Initially, Medicaid asked eligible providers (EP) to demonstrate AIU by showing a legal or financial obligation to a certified EHR system. State Medicaid agencies dictated what constituted proof of AIU, such as a signed contract or a purchase order. Beginning in 2014, CMS will require EPs to:

  • Acquire a certified EHR system
  • Attest to adopting or implementing a system that can meet meaningful use requirements in order to meet the criteria for AIU
     

Medicaid will also implement changes to meaningful use under the EHR Incentive Program. In 2014, EPs who qualify for exclusion from a meaningful use menu objective will not have their number of required menu objectives reduced.

If an EP adopted an EHR in 2013 and will attest for meaningful use in 2014, the EP must adopt the vendor’s 2014 version to comply with the new standards. CMS reduced the reporting period for 2014 to 90 days to allow time for implementing an upgrade.

Many definitions and exclusions will change this year and next year. EPs will have the option within stage one to define a denominator as the “number of orders during the EHR reporting period,” according to McNamara. CMS added an electronic prescribing exclusion for EPs that do not have a pharmacy within their facility and are not within 10 miles of a pharmacy that accepts electronic prescriptions.

The age limit for blood pressure, height, and weight been changed from age 2 to age 3 to comply with national standards, according to McNamara. There is also a new vital signs exclusion, which allows blood pressure to be separated from height and weight so EPs can determine which vital signs are not relevant to their scope of practice. These changes are optional in 2013, but will be required in 2014.

The previous stage one measure for testing health information exchanges (HIE) required one test of electronic transmission of key clinical information. Effective this year, the measure has been removed “because of the robust HIE focus that we have in our subsequent stages,” McNamara said.
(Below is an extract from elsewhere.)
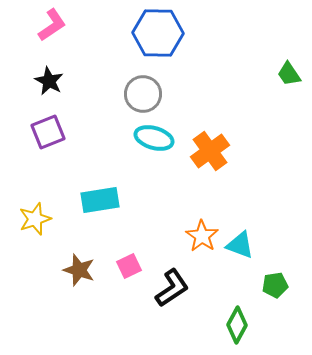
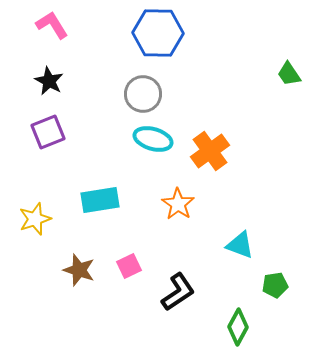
pink L-shape: rotated 88 degrees counterclockwise
cyan ellipse: moved 1 px left, 1 px down
orange star: moved 24 px left, 32 px up
black L-shape: moved 6 px right, 4 px down
green diamond: moved 1 px right, 2 px down
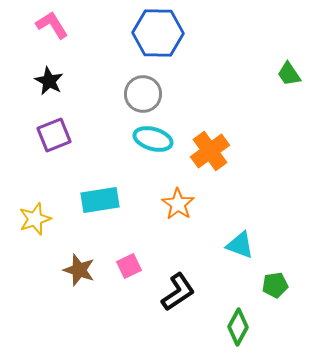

In 2014, EPs will be required to provide patients with the ability to view, download, and transmit their health information online. The measure of the new objective is that 50% of patients are provided with the ability to access this information, although they do not necessarily have to access it, according to McNamara.

For the purpose of clarity, the addition of “except where prohibited” has been added to the three public health objectives (immunizations, reportable labs, and sydromic surveillance).

Clinical quality measures (CQM) themselves will remain the same through 2013, although McNamara advised EPs to reach out to their state Medicaid agency to gather information on how their state collects this data. In 2014, CQMs will no longer be a core objective of the program but will still be required for successful demonstration of meaningful use. Up to 2014, EPs should report six of the 44 CQMs. EPs must report nine of 64 CQMs in 2014.

Additional details about the CMS EHR Incentive Program along with a complete list of CQMs required for 2014 reporting along with their National Quality Strategy domains are available at www.cms.gov/EHRIncentivePrograms.